Directions for this task -> Change "Dot" to "Point" in everything from the line containing "pose: elev=272.0 azim=90.8" down to the end of the rows, and give those lines back with nothing else altered. Leave the pictures out of your answer.

Stored data entries ->
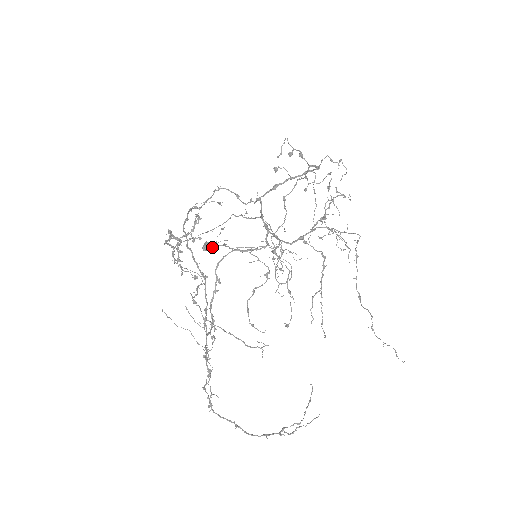
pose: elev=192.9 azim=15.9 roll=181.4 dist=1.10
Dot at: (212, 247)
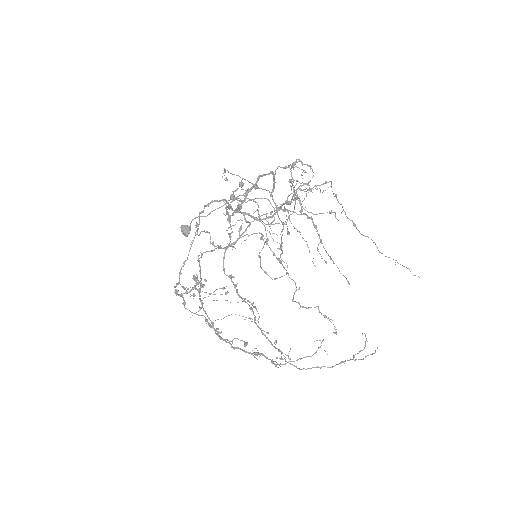
Dot at: (190, 228)
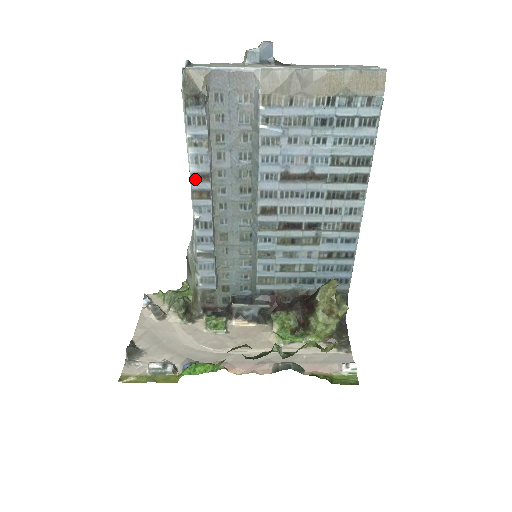
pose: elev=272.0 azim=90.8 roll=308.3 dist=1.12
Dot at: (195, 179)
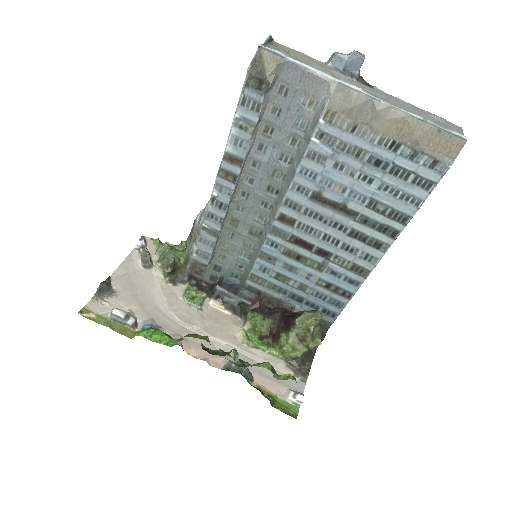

Full answer ->
pose: elev=272.0 azim=90.8 roll=308.3 dist=1.12
Point at: (195, 179)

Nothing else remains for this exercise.